### DATA FOR REVIEW
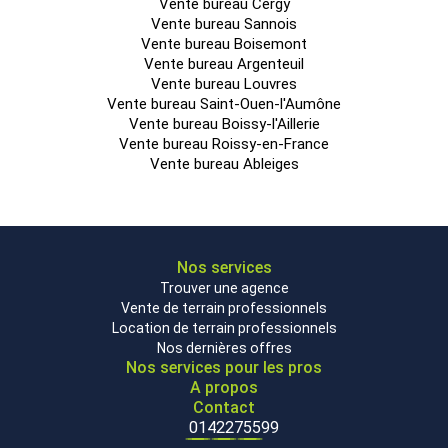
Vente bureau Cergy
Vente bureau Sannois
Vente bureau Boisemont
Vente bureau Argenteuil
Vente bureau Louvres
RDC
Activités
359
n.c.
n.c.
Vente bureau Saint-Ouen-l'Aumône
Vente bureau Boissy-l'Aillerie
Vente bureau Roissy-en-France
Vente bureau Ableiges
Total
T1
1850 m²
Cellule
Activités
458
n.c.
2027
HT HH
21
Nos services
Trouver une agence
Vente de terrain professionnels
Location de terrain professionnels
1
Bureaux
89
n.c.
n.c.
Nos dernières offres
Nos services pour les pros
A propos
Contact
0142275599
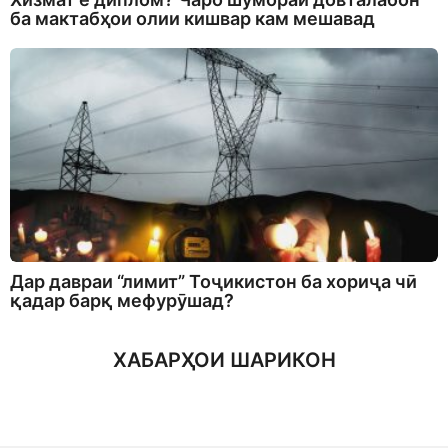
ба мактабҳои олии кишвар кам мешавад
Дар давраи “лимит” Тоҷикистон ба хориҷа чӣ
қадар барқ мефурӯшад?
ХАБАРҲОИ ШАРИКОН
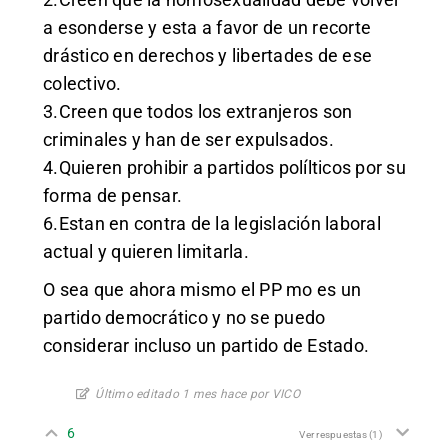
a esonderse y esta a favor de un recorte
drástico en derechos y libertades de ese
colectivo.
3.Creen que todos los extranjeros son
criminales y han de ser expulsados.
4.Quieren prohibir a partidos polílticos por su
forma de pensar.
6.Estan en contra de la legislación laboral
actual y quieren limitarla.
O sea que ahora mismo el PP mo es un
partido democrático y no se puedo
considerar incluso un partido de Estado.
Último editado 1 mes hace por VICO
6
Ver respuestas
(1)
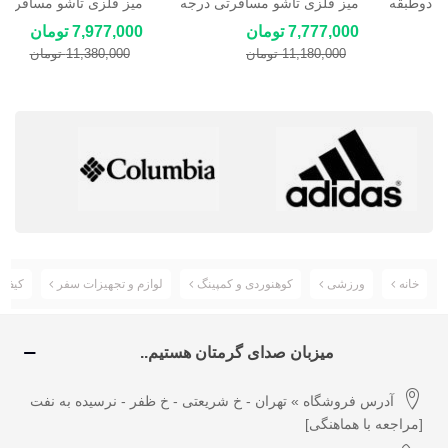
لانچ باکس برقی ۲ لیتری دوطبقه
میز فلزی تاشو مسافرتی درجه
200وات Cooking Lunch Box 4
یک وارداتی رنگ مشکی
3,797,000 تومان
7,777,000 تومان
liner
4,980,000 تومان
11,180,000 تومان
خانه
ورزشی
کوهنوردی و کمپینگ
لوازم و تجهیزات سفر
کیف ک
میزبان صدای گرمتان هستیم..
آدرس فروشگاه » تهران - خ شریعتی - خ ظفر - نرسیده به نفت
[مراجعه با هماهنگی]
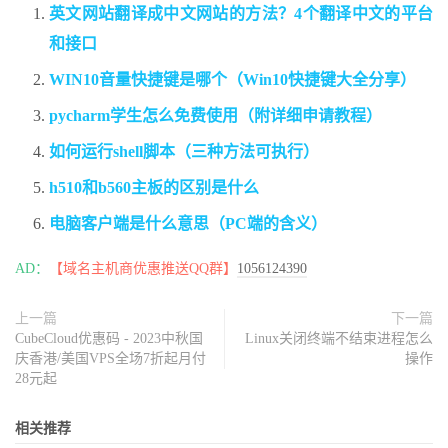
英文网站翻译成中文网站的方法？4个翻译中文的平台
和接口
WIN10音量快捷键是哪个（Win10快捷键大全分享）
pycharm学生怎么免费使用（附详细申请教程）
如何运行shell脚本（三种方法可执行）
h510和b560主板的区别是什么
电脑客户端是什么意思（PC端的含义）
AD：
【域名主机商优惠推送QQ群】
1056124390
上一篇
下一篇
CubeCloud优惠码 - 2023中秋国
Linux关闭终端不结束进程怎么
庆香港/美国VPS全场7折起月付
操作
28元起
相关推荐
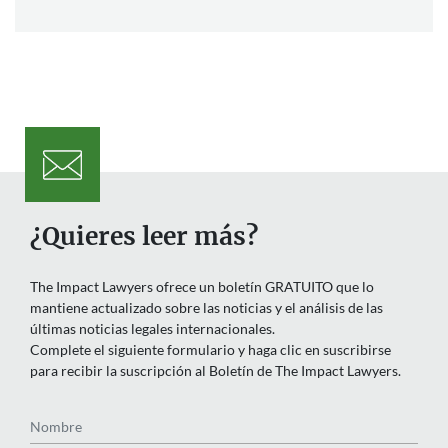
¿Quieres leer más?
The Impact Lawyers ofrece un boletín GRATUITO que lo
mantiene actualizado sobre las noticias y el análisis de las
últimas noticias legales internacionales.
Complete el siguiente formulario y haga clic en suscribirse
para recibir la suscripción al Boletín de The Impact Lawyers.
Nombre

### THE TASK
Check every line of the entries above, and copy those that carry the string "terrain".

### REPLY
Vente de terrain professionnels
Location de terrain professionnels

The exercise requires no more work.